===== Text excerpt

A statement smuggled out from prison also claimed that during the period when the previous Democrat Party government were in power the lèse-majesté prisoners had received death threats from members of that government, that medical treatment had been denied to them and that there had been incidences of forced/punishment labour and other widespread abuse. During this period of Democrat Party rule, neither Amnesty or HRW conducted any monitoring of prison conditions for lèse-majesté prisoners and both, as will be revealed later in this article, actually refused on several occasions to properly address the issue of lèse-majesté. (How these conditions and the failure of the international human rights NGOs to monitor these conditions effectively impacted on the health of the recently deceased Ah Kong has yet to be ascertained.)
After the Pheu Thai Party won a landslide victory in the July 2011 election, Yingluck Shinawatra, sister to the former Thai PM Thaksin Shinawatra – who was illegally removed from power in a 2006 military coup – has been installed as Thailand’s first female leader. Since that point, Yingluck has had to contend with the worst flooding in living memory and plenty of sabre-rattling by Thailand’s notoriously coup-happy generals. This flexing of military power has been particularly vociferous when the issue of amending the 112 lèse-majesté law has been mentioned – reforms that were originally mooted when Yingluck first came to power.
“The military have been sending a very clear message via the media and other channels for weeks,” says prominent government party MP and secretary of the Committee on Foreign Affairs, Jarupan Kuldiloke. “If we try to amend 112 they will stage a coup. This puts us in a very difficult position as we cannot create and amend laws in what would be the normal procedure for a democratically elected civilian government. The threats are very real.”

==========
===== Record excerpts

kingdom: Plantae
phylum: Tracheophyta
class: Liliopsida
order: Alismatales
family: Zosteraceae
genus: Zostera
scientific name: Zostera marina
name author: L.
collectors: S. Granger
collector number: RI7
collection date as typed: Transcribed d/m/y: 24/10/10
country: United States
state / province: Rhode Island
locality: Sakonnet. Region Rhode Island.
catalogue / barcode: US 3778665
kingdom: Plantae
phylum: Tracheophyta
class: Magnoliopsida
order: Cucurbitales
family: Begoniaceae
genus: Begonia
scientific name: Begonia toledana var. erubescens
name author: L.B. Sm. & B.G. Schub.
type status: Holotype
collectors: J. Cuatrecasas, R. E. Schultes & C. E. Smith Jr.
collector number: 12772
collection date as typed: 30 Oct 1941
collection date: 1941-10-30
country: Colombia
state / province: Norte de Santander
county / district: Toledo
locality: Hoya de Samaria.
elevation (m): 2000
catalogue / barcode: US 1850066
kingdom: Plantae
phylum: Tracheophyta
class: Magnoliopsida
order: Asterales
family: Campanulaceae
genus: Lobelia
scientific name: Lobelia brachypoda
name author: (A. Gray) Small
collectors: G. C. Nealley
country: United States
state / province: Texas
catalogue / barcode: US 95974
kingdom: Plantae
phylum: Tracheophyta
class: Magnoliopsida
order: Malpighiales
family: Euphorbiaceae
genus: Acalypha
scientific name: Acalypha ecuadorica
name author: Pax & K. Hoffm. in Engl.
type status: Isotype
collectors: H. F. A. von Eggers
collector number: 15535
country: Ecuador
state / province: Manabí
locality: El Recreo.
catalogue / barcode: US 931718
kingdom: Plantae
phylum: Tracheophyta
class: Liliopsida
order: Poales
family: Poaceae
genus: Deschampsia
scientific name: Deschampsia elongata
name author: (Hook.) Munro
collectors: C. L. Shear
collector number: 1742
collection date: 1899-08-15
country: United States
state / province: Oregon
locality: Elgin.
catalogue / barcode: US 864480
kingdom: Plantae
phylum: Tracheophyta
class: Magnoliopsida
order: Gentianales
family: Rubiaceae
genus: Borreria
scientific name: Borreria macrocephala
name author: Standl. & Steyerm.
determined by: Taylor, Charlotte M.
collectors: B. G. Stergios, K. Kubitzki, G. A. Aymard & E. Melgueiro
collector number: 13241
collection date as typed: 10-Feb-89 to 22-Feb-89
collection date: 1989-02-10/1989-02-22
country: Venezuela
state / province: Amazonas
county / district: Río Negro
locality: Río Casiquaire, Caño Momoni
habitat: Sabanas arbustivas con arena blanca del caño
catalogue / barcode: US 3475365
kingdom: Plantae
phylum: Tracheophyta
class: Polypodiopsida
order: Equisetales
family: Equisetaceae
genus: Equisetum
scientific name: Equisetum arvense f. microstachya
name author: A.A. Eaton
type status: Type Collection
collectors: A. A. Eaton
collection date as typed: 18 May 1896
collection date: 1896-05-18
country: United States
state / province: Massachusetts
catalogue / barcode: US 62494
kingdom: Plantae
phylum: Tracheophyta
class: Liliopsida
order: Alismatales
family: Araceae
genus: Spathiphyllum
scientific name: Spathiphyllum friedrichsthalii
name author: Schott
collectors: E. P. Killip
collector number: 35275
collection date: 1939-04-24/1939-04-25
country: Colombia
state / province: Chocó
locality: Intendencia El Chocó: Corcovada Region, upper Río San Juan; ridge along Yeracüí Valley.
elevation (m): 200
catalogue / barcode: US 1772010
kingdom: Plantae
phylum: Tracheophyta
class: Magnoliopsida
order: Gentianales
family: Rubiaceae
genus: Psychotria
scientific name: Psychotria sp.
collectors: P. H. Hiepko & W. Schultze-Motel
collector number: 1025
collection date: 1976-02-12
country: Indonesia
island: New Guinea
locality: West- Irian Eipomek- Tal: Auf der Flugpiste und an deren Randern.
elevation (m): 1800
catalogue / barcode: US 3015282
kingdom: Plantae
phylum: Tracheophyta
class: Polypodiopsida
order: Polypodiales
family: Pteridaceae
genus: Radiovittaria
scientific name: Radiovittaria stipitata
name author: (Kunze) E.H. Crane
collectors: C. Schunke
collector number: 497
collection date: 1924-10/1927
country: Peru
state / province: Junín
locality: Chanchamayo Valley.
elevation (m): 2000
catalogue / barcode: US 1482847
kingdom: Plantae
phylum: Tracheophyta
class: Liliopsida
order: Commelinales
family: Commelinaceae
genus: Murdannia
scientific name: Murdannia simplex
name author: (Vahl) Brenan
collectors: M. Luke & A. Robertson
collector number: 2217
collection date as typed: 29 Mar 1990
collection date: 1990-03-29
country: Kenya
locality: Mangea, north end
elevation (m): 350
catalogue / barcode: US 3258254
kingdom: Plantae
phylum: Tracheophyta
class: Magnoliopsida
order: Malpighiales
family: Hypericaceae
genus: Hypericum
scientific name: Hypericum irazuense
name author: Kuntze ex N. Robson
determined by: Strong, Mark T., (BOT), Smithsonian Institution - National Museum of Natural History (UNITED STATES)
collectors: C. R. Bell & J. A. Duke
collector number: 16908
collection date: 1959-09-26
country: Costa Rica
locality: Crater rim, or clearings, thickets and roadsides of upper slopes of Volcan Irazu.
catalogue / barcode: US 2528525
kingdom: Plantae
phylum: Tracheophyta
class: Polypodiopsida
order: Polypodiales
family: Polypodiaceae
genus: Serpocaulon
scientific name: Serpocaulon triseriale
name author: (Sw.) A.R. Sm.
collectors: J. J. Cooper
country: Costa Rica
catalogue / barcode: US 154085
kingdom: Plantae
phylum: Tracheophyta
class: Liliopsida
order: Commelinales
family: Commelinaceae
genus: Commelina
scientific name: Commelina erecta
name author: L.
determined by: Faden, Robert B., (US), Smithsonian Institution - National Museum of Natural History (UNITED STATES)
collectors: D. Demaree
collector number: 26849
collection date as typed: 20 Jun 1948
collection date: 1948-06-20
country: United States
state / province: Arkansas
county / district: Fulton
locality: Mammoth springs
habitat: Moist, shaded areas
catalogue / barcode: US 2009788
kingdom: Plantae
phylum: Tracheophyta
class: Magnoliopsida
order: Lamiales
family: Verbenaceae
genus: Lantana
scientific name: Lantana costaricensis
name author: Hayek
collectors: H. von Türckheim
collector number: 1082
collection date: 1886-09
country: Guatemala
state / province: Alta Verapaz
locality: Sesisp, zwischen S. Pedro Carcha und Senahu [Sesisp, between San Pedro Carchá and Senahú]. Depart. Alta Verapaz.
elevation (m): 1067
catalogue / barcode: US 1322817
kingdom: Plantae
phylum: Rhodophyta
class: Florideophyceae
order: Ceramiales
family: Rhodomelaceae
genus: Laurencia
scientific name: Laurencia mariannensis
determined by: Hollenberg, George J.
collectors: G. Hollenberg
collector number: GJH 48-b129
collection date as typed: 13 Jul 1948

==========

**Problem requirements**
Continue the article on Thailand's lèse-majesté law, picking up after its final paragraph.

**Answer for the task**
Red Shirt leader, Thida Thavornsate, reiterates Jarupan’s comments. “Pheu Thai are scared of a coup,” she told me. “Remember that Thailand is a dual state and that the government doesn’t have control in the normal way. The civil service, the army and the courts are not under democratic control and are unaccountable. There is no effective rule of law and the army make continual threats. Pheu Thai are scared of the power of the army.”
Even a body of legal academics, known as the Nitirat Group, who have put together a package of very mild reforms to the lèse-majesté laws, have come under continued and threatening attacks from military and extreme right wing groups. Under difficult circumstances, Nitirat are maintaining their reform-led position, yet a “pogrom”-like atmosphere is developing, with the burning of effigies of senior Nitirat members on the streets of Bangkok and even the previously highly-regarded Thammasat University temporarily banning the group from meeting on their premises.